TASK DESCRIPTION
Which lines in the items below contain the word "value"? Collect each of them and copy it out, treating uppercase and lowercase as different.

THE DATA
== == ==

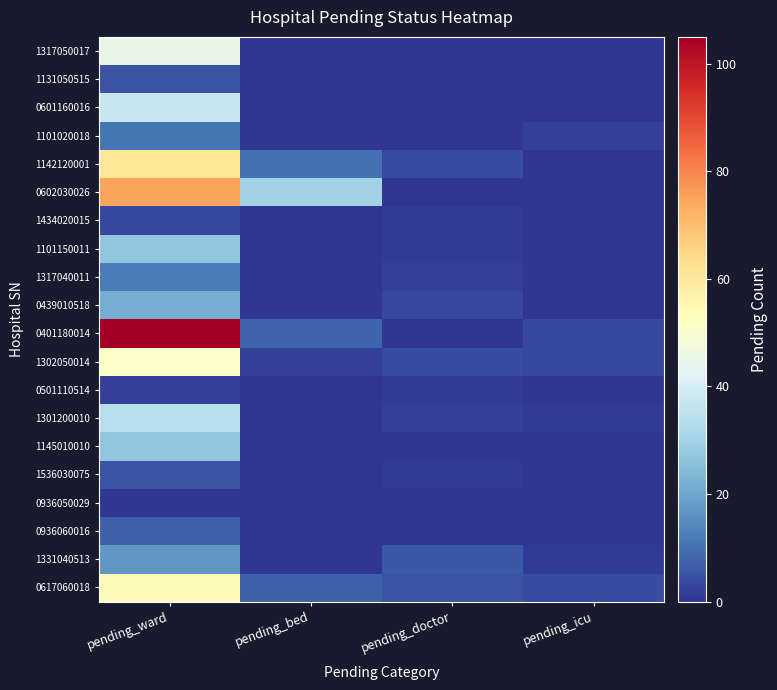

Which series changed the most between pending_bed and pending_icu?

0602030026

== == ==

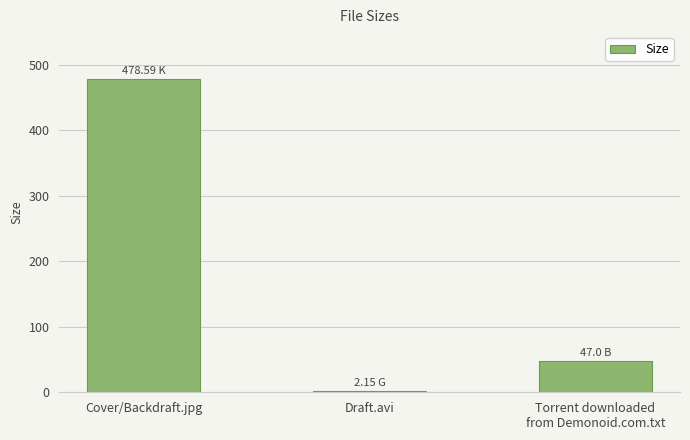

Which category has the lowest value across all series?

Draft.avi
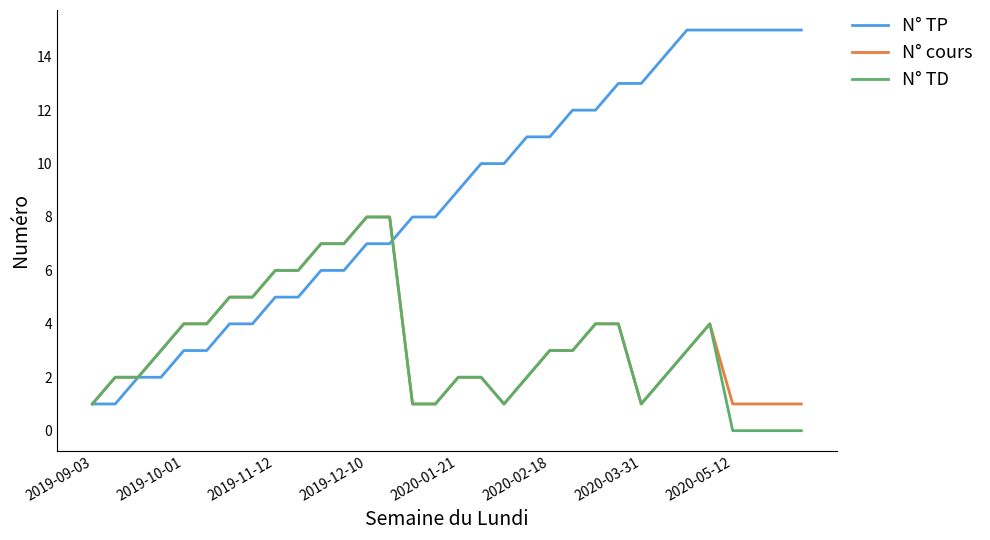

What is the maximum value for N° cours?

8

== == ==

RESULT OF THIS TASK
Which category has the lowest value across all series?
What is the maximum value for N° cours?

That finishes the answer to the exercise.